O quizá a confesiones? A personas que se cruzan fugazmente y pueden ver momentáneamente el alma de otras? A la necesidad básica del ser humano de contactar con gente? A tensión? A cruzarte con alguien en el pasillo y hacer un gesto de asentimiento sabiendo que compartes un secreto y que seguramente no te volverás a cruzar pero sintiéndose parte de algo? A ser alguien que normalmente no puedes ser a plena luz y tener la suerte de encontrar iguales? A añorar a gente que no has visto y posiblemente nunca verás salvo aquí a la que sientes más cercana que personas con las que compartes muchas horas al día?

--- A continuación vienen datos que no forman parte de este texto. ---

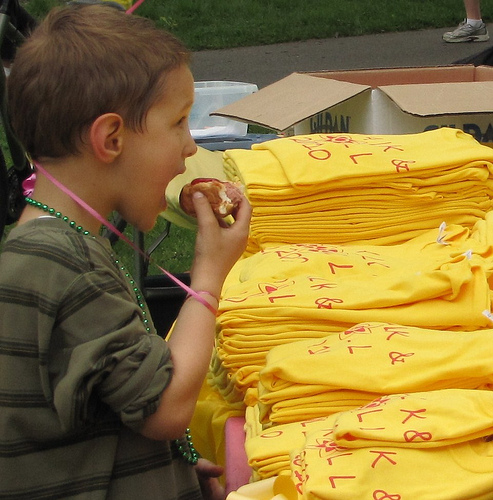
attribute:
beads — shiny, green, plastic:
[35, 213, 162, 311]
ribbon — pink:
[65, 194, 212, 317]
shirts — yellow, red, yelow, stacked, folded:
[203, 142, 483, 490]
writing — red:
[291, 243, 391, 311]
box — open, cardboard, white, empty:
[267, 65, 490, 140]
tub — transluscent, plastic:
[185, 78, 267, 140]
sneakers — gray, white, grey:
[433, 24, 492, 51]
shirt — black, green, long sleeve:
[4, 229, 180, 500]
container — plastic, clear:
[185, 78, 263, 143]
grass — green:
[159, 4, 466, 44]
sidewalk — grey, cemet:
[183, 38, 487, 87]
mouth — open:
[163, 165, 190, 208]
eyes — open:
[173, 108, 197, 132]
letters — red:
[296, 134, 338, 179]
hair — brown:
[26, 31, 148, 112]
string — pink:
[45, 165, 153, 274]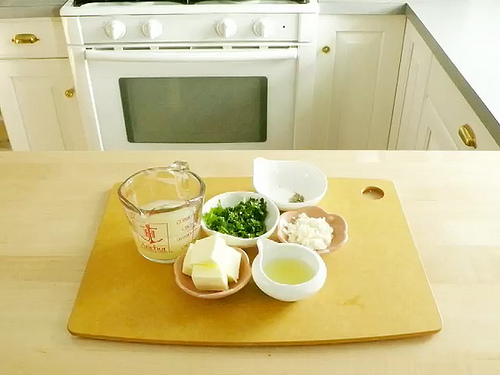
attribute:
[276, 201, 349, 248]
bowl — white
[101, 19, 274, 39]
knobs — four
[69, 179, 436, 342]
cutting board — brown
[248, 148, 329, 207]
bowl — white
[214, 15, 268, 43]
knobs — stove knobs, control knobs, white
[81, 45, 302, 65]
handle — oven door handle, metal, white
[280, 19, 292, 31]
light — power light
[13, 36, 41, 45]
handle — drawer handle, gold, metal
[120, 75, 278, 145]
window — viewing window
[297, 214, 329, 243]
onion — sliced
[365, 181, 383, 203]
hole — small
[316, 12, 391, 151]
door — kitchen cabinet door, white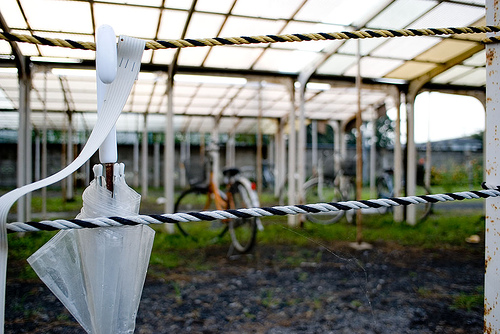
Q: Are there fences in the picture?
A: No, there are no fences.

No se a que huele, a cada uno nos olerá de una forma, y nos devolverá quizá lo que buscamos. No hay algoritmo, pero al final acaba devolviéndonos un pálido reflejo nuestro, a veces distorsionado, a veces parcial, basado solo en la faceta que mostremos y queremos compartir. El mío huele distinto según la hora del día, según quien aparezca, quien decida pasarse y su humor. Por las mañanas huele a café y bollos, a veces a flores o libros viejos, a tormentas en el campo mientras estás sentado en el porche, al olor de las mascotas de la gente, a colonia, a sudor, a sobremesa con los amigos, a dudas, a miedos e inseguridades, a síndrome del impostor, a abrazos y ánimos de gente que no conoces pero que te dice que sigas adelante, a piropos que te alegran el día o a odio y rabia, al confort de gente lejana pero que sientes cerca. A lujuria, a sexo, a deseo también, a búsqueda de aprobación de los demás, de un poco de autoestima, a confesar lo inconfesable detrás del velo del anonimato, a encontrar reconocimiento por algo que nunca creíste que lo podía tener. Huele y sabe distinto, a veces acogedor y cálido, otras veces hostil y frío, depende del humor de otras personas y el propio, mezclándose para crear un torbellino… raro, curioso, inexplicable y adictivo.
Pero me estoy yendo por las ramas, querido Anon, no se si he respondido a tu pregunta, pero por favor, dime. A que te huele a ti? Por que te huele como dices?